I first booted from the live CD to see how it would cope with my hardware. I have a Compaq Presario CQ60 with an AMD Trurion so it's a 64bit system with an Nvidia graphics chipset. I was pleasantly surprised when it just worked and even my wireless network was detected and I was able to connect without having to drop to a terminal and cast archaic command line spells. Spurred on by this I double clicked the Install Ubuntu icon temptingly placed on the desktop and went through 7 breif steps after which the install process began. (I had already shrunk my Vista partition some weeks ago in anticipation of installing a Linux distro)
The install duely finished and prompted me to re-boot, which I did. The system was dilligent enough to eject the Live CD before restarting. Naturally Grub had been added to the MBR (Master Boot Record) and presented me with a list of OS's to boot from including my existing Vista insrallation and Vista recovery partition, all well and good. So I selected Ubuntu and pressed enter. After some time staring at the Ubuntu logo I was presented with a command line login not the graphical manager I was expexting. Also it was blinking in a decidely uncomforting way as if it were in some kind of tight loop. Sure enough any attempt to type in my username and password was impossible, with the keys occasionaly being registered but mostly ignored. After some conversation with my favoured guru on these matters we bootrf into Ubuntu's recovery mode and a sudo apt-get instrall nvidia-glx-173 and an edit of /etc/X11/xorg.conf later, we restarted X and I was able to login. All was bliss... Until I decided to boot Vista!

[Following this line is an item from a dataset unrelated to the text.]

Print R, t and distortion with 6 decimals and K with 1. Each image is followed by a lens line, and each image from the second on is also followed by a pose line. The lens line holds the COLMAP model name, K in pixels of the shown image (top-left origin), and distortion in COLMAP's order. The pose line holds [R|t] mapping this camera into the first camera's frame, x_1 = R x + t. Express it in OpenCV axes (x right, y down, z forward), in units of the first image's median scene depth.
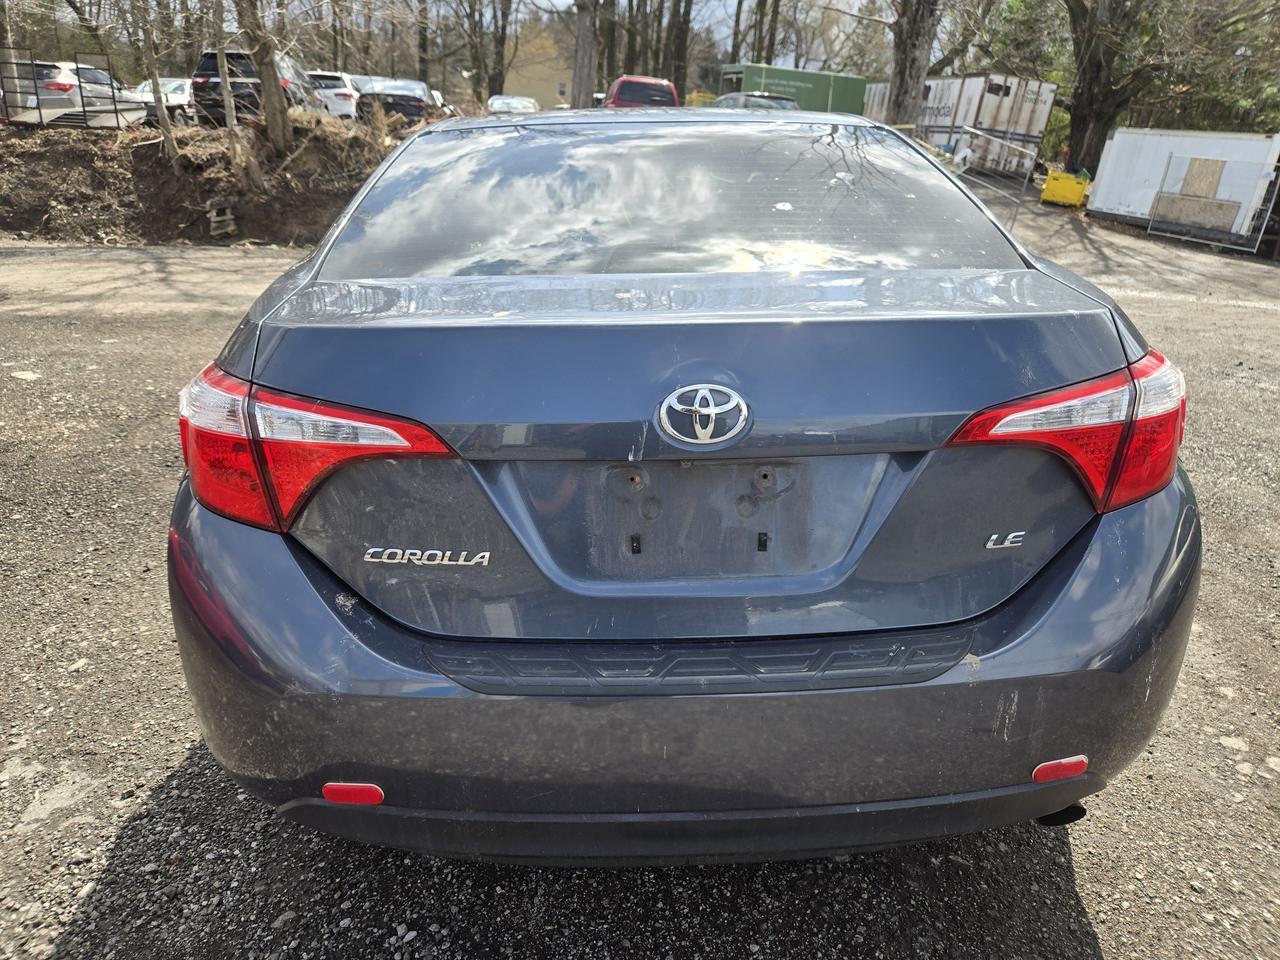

Vista refused to boot, shortly after the familiar green stripped progress bar of the Vista boot sequence, the screen just went black and an automatitc reboot ensued. This was not a welcome state of affairs. I chose to boot the Vista recovery partition, this worked and I ran the repair start-up errors option. This appeared to fix things by going back to an earlier restore point. But not for long. It appeared that whenever I booted Ubuntu, Vista would refuse to boot afterwards. I finally managed to get around this problem by installing EasyBCD, a Vista friendly boot manager that enables you to re-write your MBR. That of course put paid to Grub. But EasyBCD boasts the ability to boot linux partitions too. But no amount of configuring seemed able to bring back Ubuntu. And in the end EasyBCD fought back and destroyed my MBR itself after having so helpfully repaired it before. Now things were serious. I had to download a Vista x64 recovery disk iso image and burn it to a spare CDR and use that to fix the MBR and get Vista back again.
Finally after much internet surfing, I re-installed Ubuntu. I chose to manually create partitions this time and at the end of the install wizard I chose advanced options and selected not to intsall Grub to my MBR but to the boot partition of Unbunto. I then rebooted into Vista and added a linux boot entry in EasyBCD pointing at that partion. And finally here we are typing this epilogue.
All I wanted to do was hack some Lisp! he he. I had tried various set-ups using Cygwin in Windows but none of them were satisfactory. Now that Ubuntu is finally up and running it was simple to select emacs, slime and sbcl in the package manager and get up and running in minutes. The bitter irony is not lost on me, I can tell you.